Just one incident, for instance, where millions of unencrypted records are exposed, can overshadow smaller breaches where companies may have encrypted a lost or stolen laptop or devices, he explained.
Gonen does believe, however, that more companies will be forced to take up the security measure, as the costs and other consequences of breaches continue to climb.
“We don’t see any significant increase in these [encryption] numbers as far as percentage,” Gonen said of the past year, later adding that he still expected to see a shift in behavior.
“I think we will see more encryption [being used]. We’ll see companies doing more whether they like it or not,” Gonen said.
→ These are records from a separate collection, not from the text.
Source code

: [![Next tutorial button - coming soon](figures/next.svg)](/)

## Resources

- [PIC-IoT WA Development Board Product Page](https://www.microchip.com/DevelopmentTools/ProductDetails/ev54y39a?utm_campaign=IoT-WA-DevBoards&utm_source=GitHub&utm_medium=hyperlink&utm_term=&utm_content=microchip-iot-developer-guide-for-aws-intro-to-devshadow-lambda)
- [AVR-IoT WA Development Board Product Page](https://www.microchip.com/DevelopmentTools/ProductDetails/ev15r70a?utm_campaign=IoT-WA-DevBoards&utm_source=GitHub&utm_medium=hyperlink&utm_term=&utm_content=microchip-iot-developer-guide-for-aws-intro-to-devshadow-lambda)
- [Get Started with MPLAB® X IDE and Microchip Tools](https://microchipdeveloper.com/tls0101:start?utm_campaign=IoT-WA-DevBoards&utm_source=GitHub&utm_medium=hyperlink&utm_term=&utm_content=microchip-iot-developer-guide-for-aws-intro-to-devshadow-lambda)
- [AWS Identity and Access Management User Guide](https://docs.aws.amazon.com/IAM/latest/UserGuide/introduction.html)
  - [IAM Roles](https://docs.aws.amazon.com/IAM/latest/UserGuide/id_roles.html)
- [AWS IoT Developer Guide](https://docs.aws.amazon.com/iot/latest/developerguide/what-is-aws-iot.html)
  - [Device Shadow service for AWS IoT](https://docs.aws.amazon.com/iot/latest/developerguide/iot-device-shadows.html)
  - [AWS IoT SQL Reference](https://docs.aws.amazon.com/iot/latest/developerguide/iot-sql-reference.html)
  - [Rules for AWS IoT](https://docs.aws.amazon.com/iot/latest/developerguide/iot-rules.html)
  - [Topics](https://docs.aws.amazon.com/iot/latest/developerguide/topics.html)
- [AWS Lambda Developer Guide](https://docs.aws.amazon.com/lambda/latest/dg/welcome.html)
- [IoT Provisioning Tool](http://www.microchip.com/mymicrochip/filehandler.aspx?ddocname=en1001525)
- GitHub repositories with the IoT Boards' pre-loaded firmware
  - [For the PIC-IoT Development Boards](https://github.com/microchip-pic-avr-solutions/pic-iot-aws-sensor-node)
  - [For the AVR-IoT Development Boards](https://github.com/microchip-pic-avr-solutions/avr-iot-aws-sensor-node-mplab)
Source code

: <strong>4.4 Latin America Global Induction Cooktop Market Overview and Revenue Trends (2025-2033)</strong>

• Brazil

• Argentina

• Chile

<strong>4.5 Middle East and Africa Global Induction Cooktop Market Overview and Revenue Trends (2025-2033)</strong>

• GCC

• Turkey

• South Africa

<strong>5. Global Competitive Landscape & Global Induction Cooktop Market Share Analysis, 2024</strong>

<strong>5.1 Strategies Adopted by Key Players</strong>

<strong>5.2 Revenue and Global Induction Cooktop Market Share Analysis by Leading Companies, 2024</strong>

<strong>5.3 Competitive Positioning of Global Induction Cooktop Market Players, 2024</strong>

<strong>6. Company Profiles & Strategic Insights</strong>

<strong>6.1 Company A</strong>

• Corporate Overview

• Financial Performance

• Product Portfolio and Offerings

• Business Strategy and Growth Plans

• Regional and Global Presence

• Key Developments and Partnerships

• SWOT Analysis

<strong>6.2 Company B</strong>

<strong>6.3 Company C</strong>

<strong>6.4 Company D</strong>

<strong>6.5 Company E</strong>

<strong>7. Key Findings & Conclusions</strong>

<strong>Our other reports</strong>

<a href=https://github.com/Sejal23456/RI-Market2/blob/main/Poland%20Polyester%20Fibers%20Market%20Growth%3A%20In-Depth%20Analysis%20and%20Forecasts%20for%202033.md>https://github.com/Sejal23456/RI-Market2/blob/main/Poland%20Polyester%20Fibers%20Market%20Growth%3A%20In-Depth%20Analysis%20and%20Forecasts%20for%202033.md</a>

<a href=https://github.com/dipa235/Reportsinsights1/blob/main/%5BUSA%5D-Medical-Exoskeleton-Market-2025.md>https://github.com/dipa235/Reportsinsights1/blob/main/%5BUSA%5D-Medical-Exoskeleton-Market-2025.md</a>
Accompanying the BLI report was a customer sentiment survey (PDF) which highlighted consumer attitudes about breaches. The study compiled responses from over 4,500 people in the U.S., UK, Germany, Japan and Australia, where 15 percent of individuals said they would “never again” shop or do business with a company experiencing a breach. Twenty-three percent of respondents said their patronage would be “very unlikely” after such an occurrence.
[An earlier version of this article incorrectly stated that encryption was used in 23 percent of data breach incidents.]